General usage and file structure of Python Backend
The Python Backend project provides functionality for accessing inverter data, performing data processing tasks, and exposing these functionalities through a REST API. It connects seamlessly to a PostgreSQL database for storing and retrieving inverter data.
API
Technologies Used
- FastAPI: - A high-performance web framework, FastAPI, is used to build the REST API. It facilitates the definition of endpoints, handling of incoming requests, and returning of responses.
- OpenAPI: - Comprehensive API documentation is automatically generated based on the project’s code. This documentation clarifies the data accepted and returned by the API.
- SQLAlchemy: An Object-Relational Mapper (ORM), is used to simplify interaction with the PostgreSQL database.
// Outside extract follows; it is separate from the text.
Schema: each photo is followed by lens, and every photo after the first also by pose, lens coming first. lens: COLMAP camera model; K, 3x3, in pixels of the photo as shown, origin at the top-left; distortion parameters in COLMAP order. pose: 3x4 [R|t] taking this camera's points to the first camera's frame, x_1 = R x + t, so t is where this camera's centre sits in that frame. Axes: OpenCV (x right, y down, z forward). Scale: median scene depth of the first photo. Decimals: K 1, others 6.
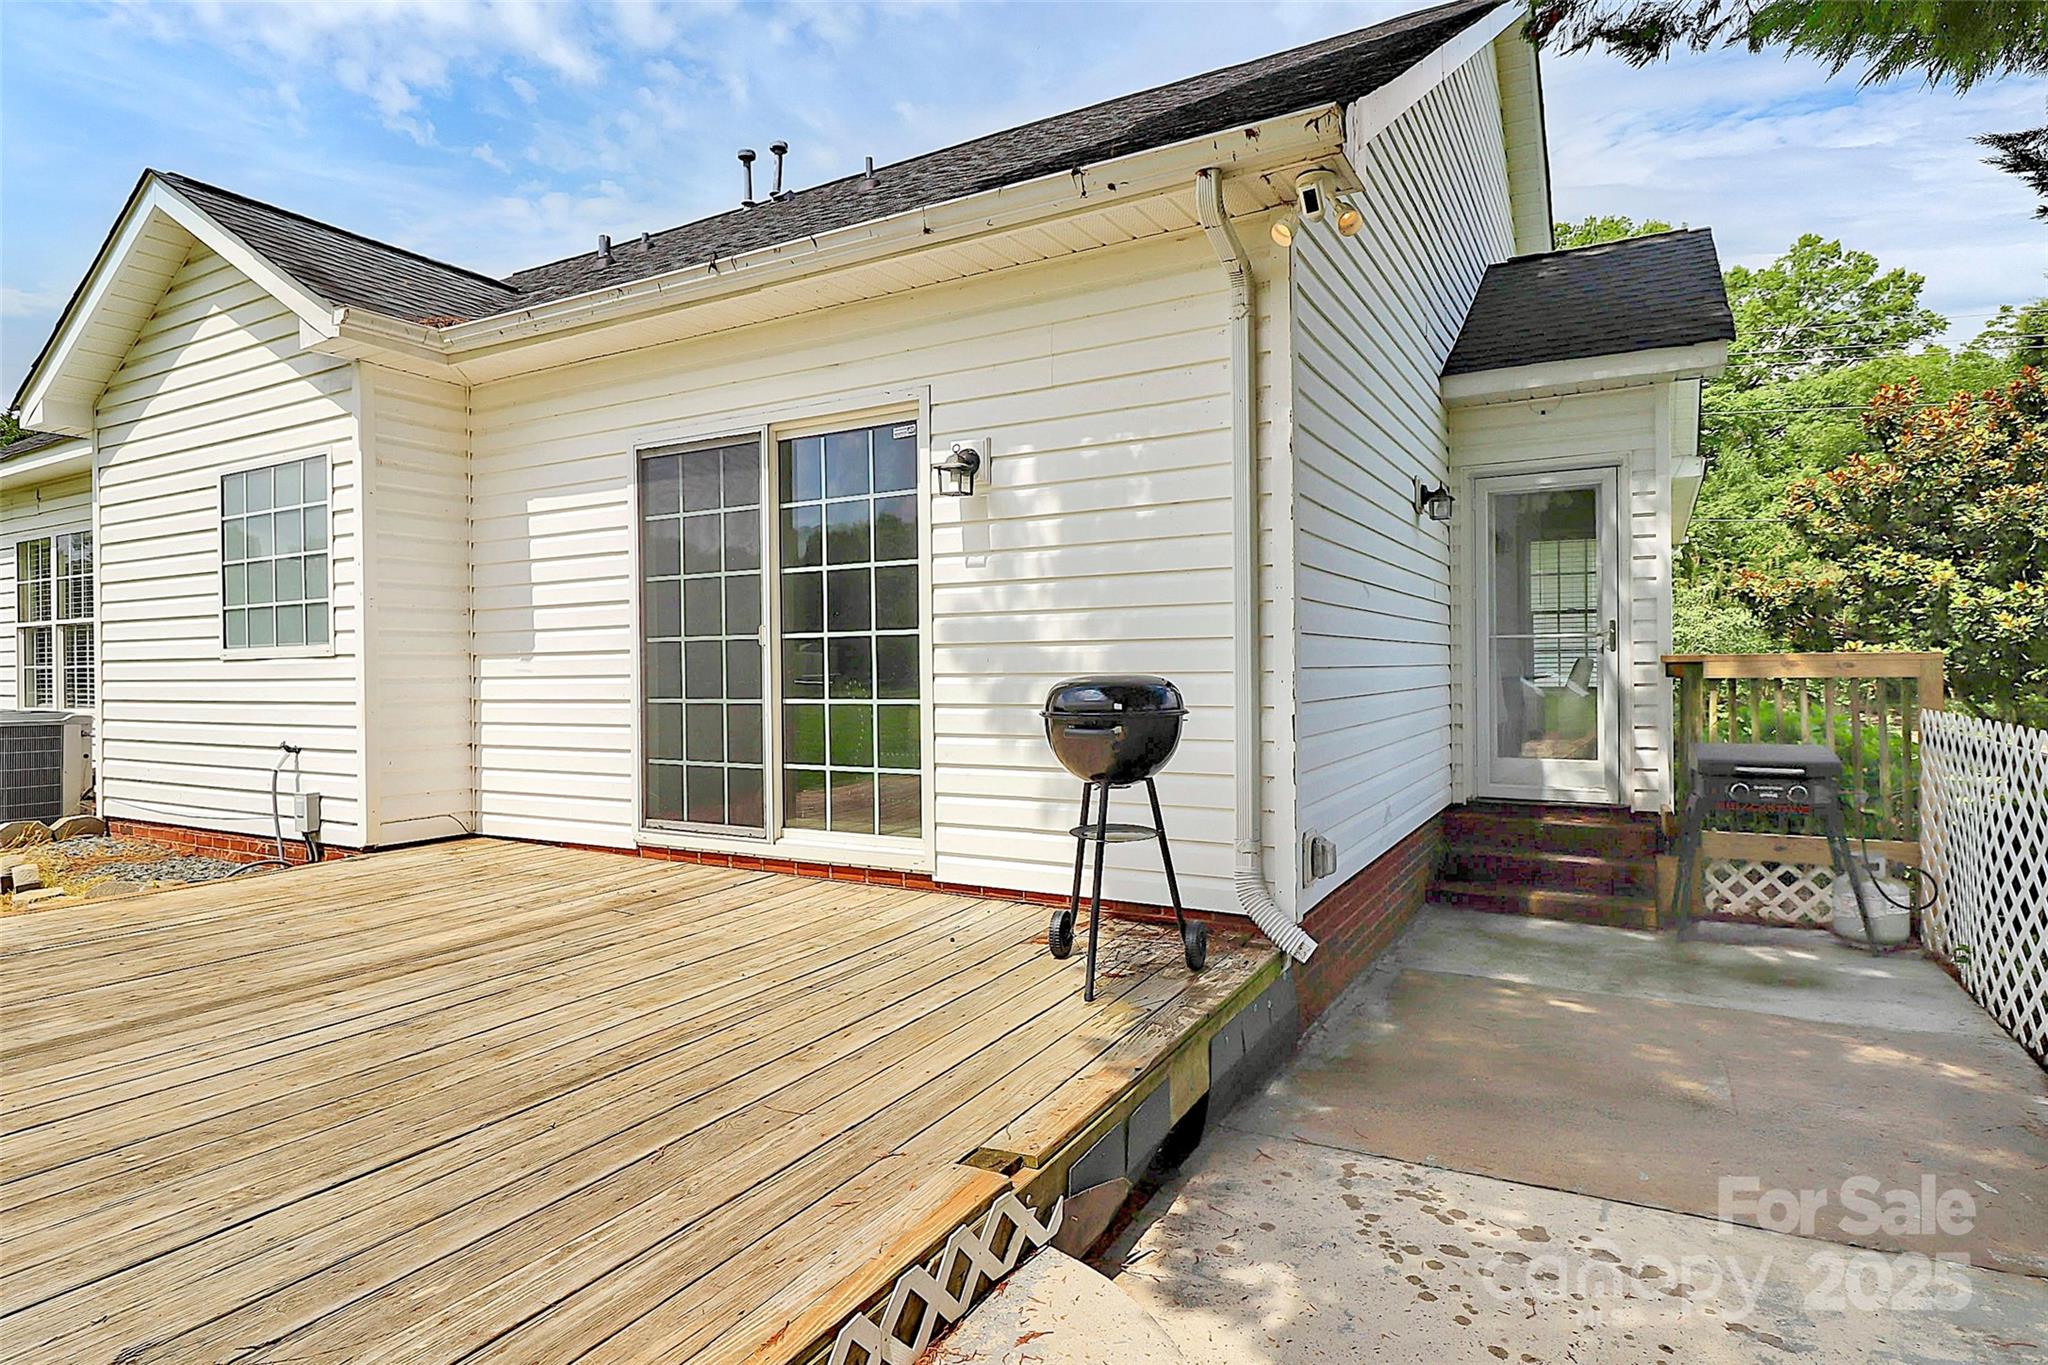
lens RADIAL K [[1093.9, 0, 1020.1], [0, 1093.9, 678.4], [0, 0, 1]] dist [-0.006696, -0.000717]
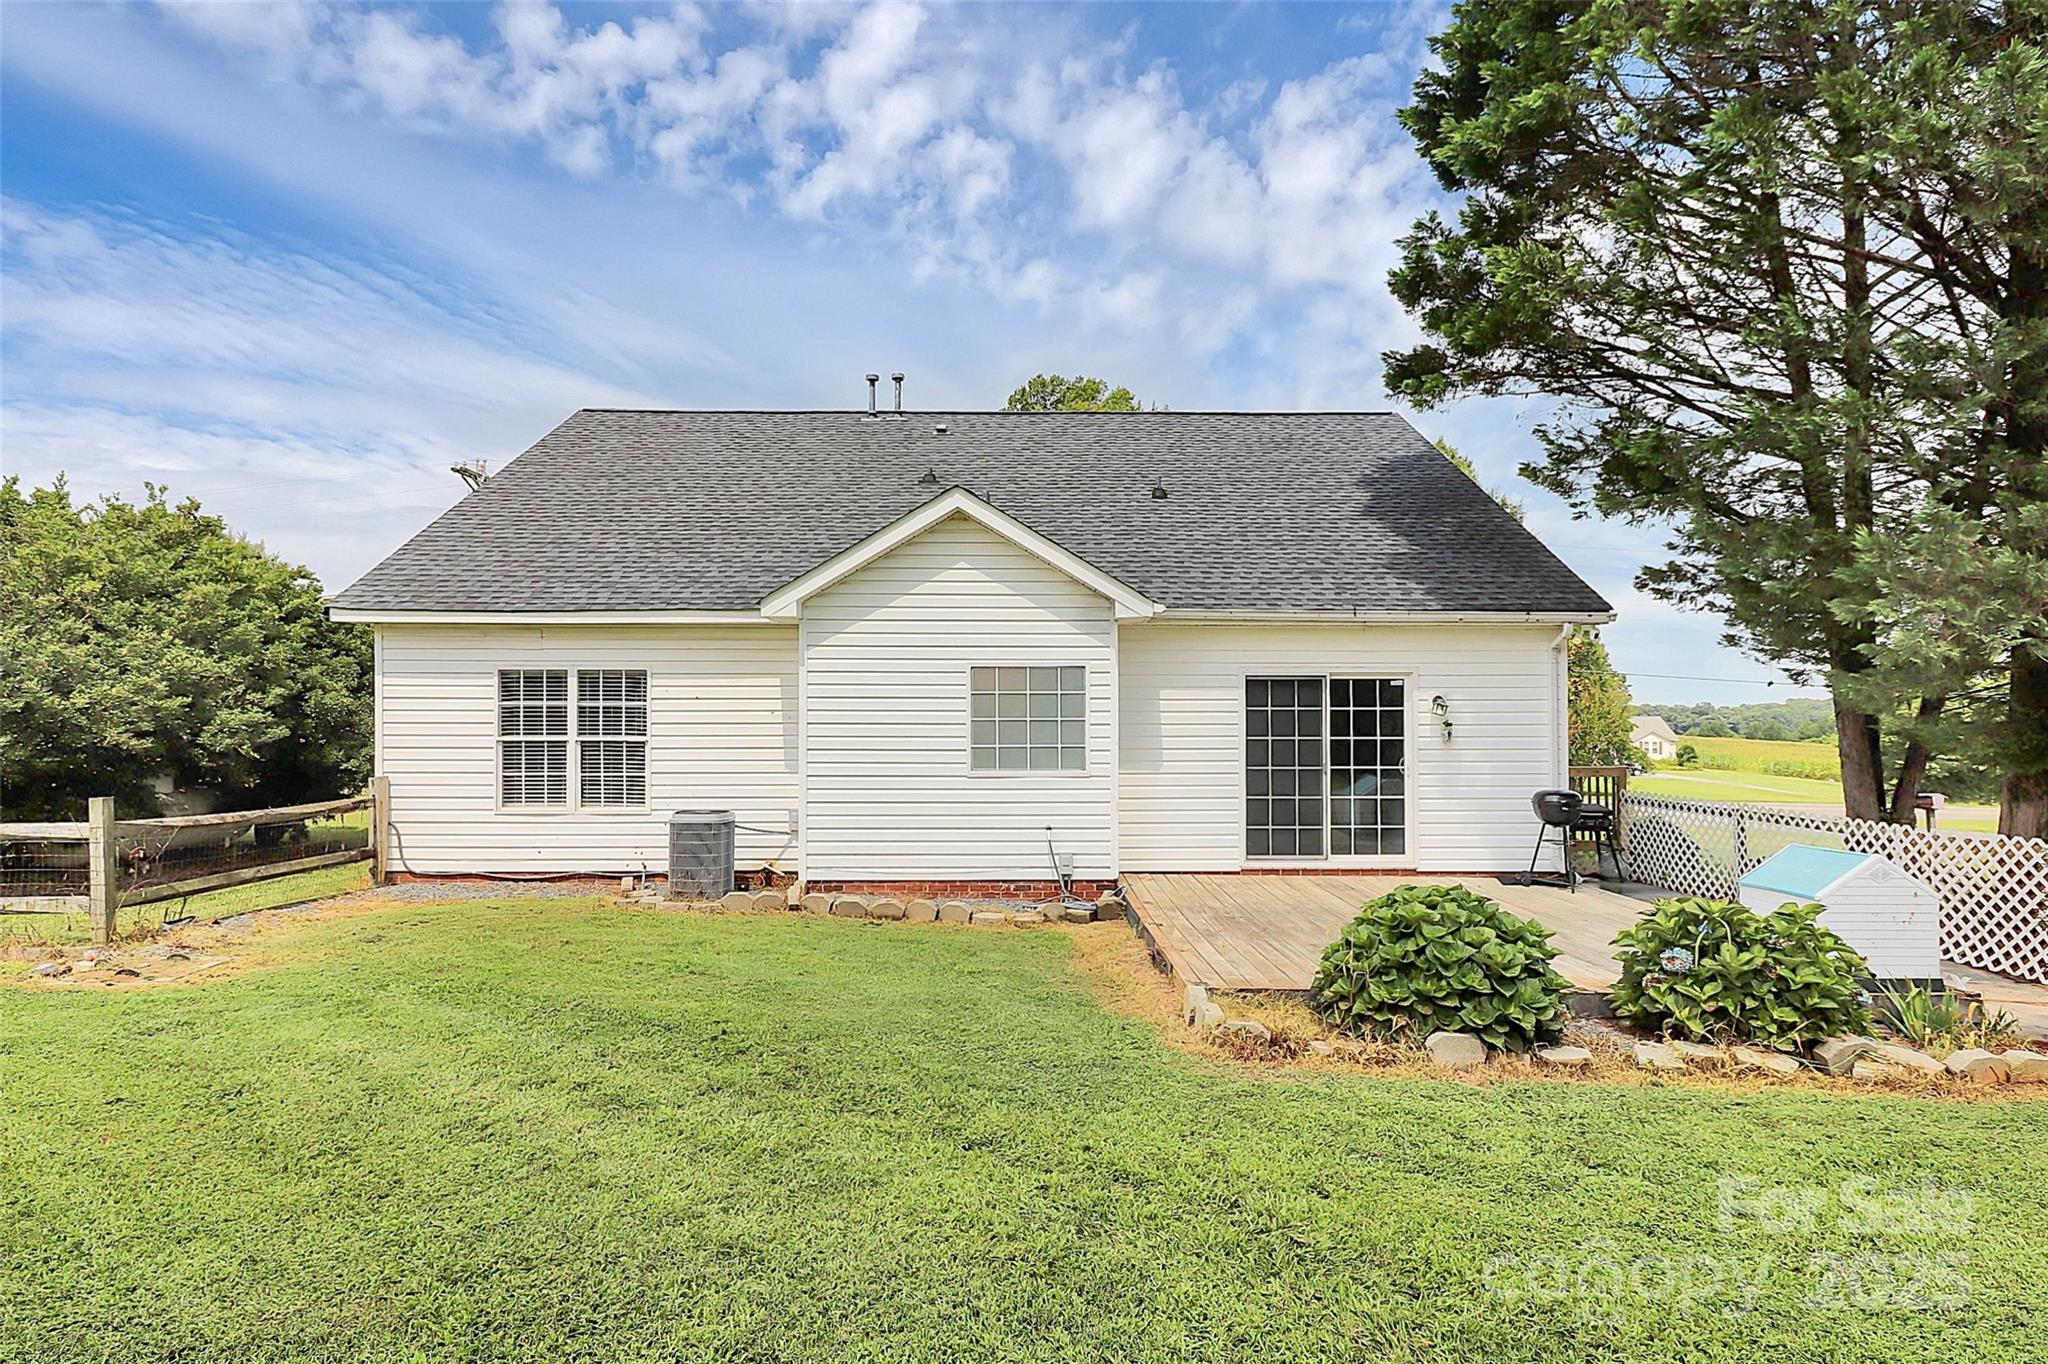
lens RADIAL K [[1084.5, 0, 1032.4], [0, 1084.5, 705.8], [0, 0, 1]] dist [0.003333, 0.001584]
pose [[0.867234, 0.019587, 0.497516, -1.608133], [-0.005387, 0.999537, -0.029960, -0.083040], [-0.497872, 0.023302, 0.866937, -0.528630]]
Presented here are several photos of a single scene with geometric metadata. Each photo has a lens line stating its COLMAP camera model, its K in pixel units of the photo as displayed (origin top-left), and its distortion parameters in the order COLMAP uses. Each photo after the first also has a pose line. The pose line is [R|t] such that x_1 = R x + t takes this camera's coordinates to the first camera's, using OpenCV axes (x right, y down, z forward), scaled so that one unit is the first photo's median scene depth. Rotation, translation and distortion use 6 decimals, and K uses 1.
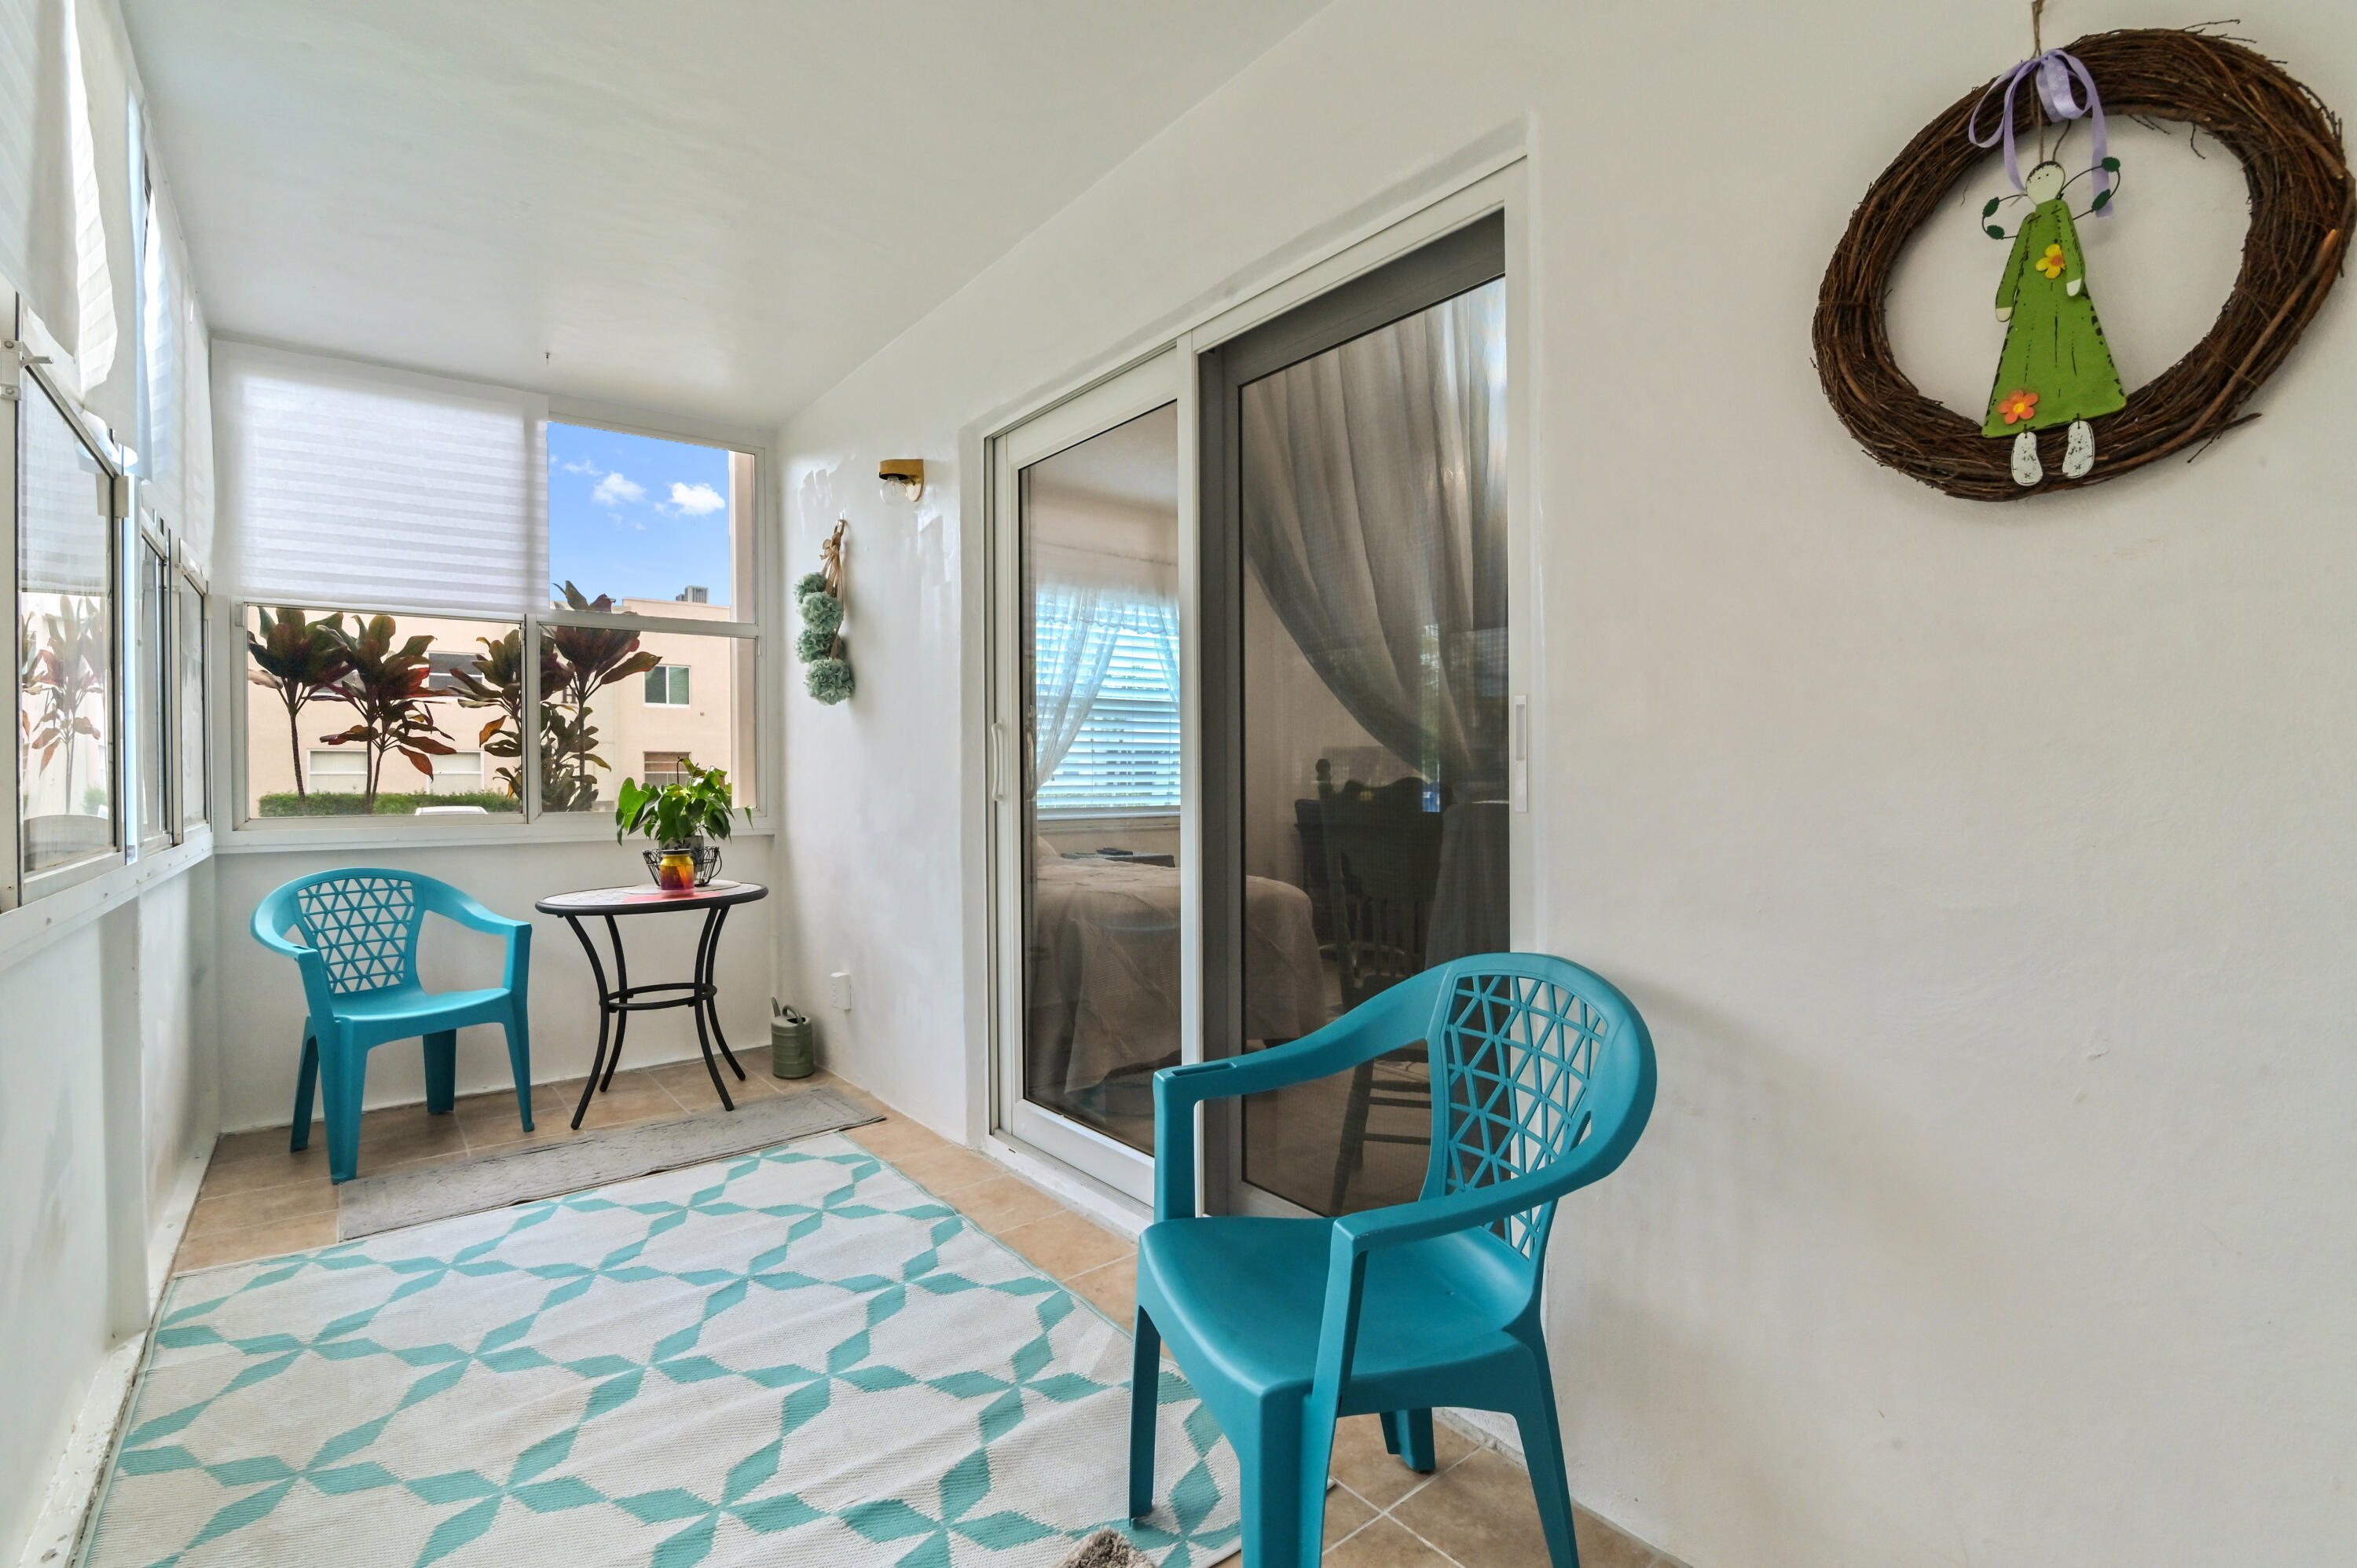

It allows for the definition of models representing tables and relationships.
Project Structure
app/
├── db/ # Database-related components
│ ├── models.py # ORM models for database interaction
│ └── utils.py # Database access functions (data layer logic)
├── endpoints/ # API endpoints and request handling
│ └── solar/ # Endpoints specific to solar data management
├── core/ # Business logic and data processing
├── logs/ # Log files
├── main.py # Application entry point
└── database.ini # Configuration file for PostgreSQL connection details
Main Project Components
- App
- main.py: The application entry point, defines the API using FastAPI and sets up routing for incoming requests.
- logging.conf: Configures logging for debugging and monitoring purposes.
- database.ini: Defines connection details for the PostgreSQL database, ensuring secure access.
- DB
- models.py: Defines ORM models and schemas that represent tables and relationships in the PostgreSQL database.
- utils.py: Contains functions for connecting to the database, performing database operations (CRUD), and facilitating communication between the application and the database.
- Core: Houses the core business logic of the application. This module implements necessary data processing functionalities, such as calculations, transformations, or other manipulations.
- Endpoints
- solar: Contains files dedicated to handling specific API requests. Each endpoint file defines the input and output parameters of the endpoint, orchestrates calls to the appropriate functions in the DB and Core layers, and returns a meaningful response to the client.
Machine learning
This section implements the machine learning components employed for anomaly detection and client onboarding automation
Technologies Used
- IPython:: An interactive environment, is used for exploratory data analysis. IPython notebooks are used to experiment with the data, visualize it, and prototype machine learning models before deployment.
- scikit-learn: Provides a wide range of machine learning algorithms. In this project, scikit-learn is leveraged for the anomaly detection task. It offers various models suitable for the task.
- xgboost: Provides implementation of ensemble models based on the random forest algorithm.
- tensorflow: A flexible deep learning framework, is used for the development and training of more sophisticated neural network models.
- spacy: Used for client onboarding automation through its named entity recognition (NER) capabilities.
Proyect structure
app/
└───ml/ # Machine learning components
│ └───data/ # Training and testing data
│ └───notebooks/ # Jupyter notebooks for model development
│ │ └───anomaly_detection/ # Anomaly detection notebooks
│ │ │ ├── 1 - Data Preprocessing.ipynb # Prepares raw data for analysis
│ │ │ ├── 2 - Feature Engineering.ipynb # Creates informative features for the model
│ │ │ └── 3 - Model Training.ipynb # Trains and evaluates the anomaly detection model
│ │ └───nlp/ # Natural Language Processing notebooks
│ │ │ └── 1 - Data Preprocessing.ipynb # Prepares NLP data
│ └───models/ # Trained machine learning models
Notebooks
Anomaly Detection
Machine Learning for Solar Panel Performance Anomaly Detection
- Data Preprocessing:
- This notebook focuses on preparing the raw solar panel production data for further analysis and model training.
- Feature Engineering:
- This notebook builds upon the preprocessed data and focuses on crafting informative features that can be used by the machine learning model to identify anomalies.
- Model Training:
- This notebook utilizes the engineered features to train and evaluate different models in the task of anomaly detection.
NLP
This section outlines the Natural Language Processing (NLP) pipeline for streamlining client onboarding by automatically extracting key information from solar installation reports using a Named Entity Recognition (NER) model.
- Data Preprocessing:
- This notebook focuses on preparing the raw solar installation reports for efficient NLP processing.